Stover explained that his practice has a unique market in Iowa, as there is 1 payer that has complete dominance in the state—Wellmark Blue Cross Blue Shield. “They’re generally our better payers; they still treat us as partners,” Stover said. “We’re still fee-for-service, and we’re exploring valuebased care options with them. But all the other insurance schemes that get played, building on [Stover’s] point, anything pharma can do [helps].”
Brian Mulherin, MD, an oncologist at American Oncology Network, explained that a concerning patient case involving such a scheme occurred on his practice’s oral oncolytics team recently. “Our [medically integrated dispensing] patient was required [by his insurance company] to use a specialty pharmacy company called OPUS, and the OPUS PBM [pharmacy benefit manager] took 3 weeks to tell the patient that they couldn’t fill it,” Mulherin said. “The nurse is calling, fighting for the prior authorization, fighting for everything, and doing everything to get [that drug to] their patient, who is already at stage III esophageal cancer and who needed the drug to start day 1.”
Mulherin explained that OPUS then transferred that patient’s case to Accredo, and the Accredo specialty pharmacy said it wouldn’t respect the prior authorization from OPUS. “We then had to fight OPUS for another 3 weeks, and it took 6 weeks to get insurance approved.
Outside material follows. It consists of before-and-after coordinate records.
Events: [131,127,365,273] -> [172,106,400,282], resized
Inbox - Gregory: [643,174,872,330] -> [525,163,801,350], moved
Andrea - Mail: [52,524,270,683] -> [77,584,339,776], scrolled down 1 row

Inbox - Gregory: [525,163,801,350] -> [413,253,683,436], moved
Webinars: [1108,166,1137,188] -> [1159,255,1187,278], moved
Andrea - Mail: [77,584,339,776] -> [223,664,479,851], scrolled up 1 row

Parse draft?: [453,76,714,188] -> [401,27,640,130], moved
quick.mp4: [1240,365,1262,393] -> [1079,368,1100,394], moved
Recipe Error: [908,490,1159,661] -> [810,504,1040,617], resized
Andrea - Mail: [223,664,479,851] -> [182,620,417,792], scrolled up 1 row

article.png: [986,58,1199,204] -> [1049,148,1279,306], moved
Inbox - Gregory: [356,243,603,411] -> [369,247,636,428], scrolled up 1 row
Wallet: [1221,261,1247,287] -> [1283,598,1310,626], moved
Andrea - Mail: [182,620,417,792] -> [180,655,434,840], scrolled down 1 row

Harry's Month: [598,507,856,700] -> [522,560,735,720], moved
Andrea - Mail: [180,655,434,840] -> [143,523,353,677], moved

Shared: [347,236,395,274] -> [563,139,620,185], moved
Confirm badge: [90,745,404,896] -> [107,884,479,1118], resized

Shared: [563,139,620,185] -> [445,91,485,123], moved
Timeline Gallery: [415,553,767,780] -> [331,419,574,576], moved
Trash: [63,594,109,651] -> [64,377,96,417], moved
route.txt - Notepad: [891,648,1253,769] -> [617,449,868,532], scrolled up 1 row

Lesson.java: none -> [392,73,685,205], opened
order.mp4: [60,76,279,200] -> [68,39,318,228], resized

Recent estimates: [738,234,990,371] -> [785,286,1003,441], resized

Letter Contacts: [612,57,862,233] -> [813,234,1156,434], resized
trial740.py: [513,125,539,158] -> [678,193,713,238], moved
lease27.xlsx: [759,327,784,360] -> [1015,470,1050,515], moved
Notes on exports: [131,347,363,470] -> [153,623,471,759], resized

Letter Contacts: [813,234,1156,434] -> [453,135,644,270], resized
The pharma manufacturer, in that instance, provided free drug day 2 [following approval],” Mulherin said. “Anything you can do to not only help the patient but [also] help the nurse [is needed].”
Mulherin explained further that nurses are fighting for these patients every day, and when pharma provides a robust free drug program that is easy to apply for and easy to fill out, nurses are able to go directly to that program and step outside of the challenges oncology practices are facing with PBMs.
“All we’re concerned with is getting those patients the drug. We don’t make money on free drug—it goes straight to the patient. But we want these patients to start [on the drug] as quickly as possible,” Mulherin said. “Unfortunately, that black box that is the PBM that stands between [pharma] and us is making it harder and harder every day [to do so].”
Stover noted that pharma may also be receiving incorrect or insufficient information from PBMs regarding patients’ medical information in relation to treatment, which many PBMs continue to provide, regardless of whether they have the relevant information required to do so. For such cases, Stover explained that pharmacists are the individuals whom pharma should call to gain the correct information regarding a patient case.
“It is so much easier to deal with pharmacists who can look at the EMR and call the patient. If [pharma is] dealing with people in Accredo who are calling from who knows where and don’t actually know what’s going on, they won’t have all the information [for a patient. Accredo doesn’t] know all the drugs that the patient is on, and they may not have most of their labs,” Stover said. “That’s why these kinds of efforts are so important.”
Bailey P, Mulherin B, Stover P. Best practices and current challenges within the oncology landscape. Presented at: NCODA Oncology Institute; August 16, 2023; Minneapolis, MN.
Editor's Note: Article was update on Thursday, October 26.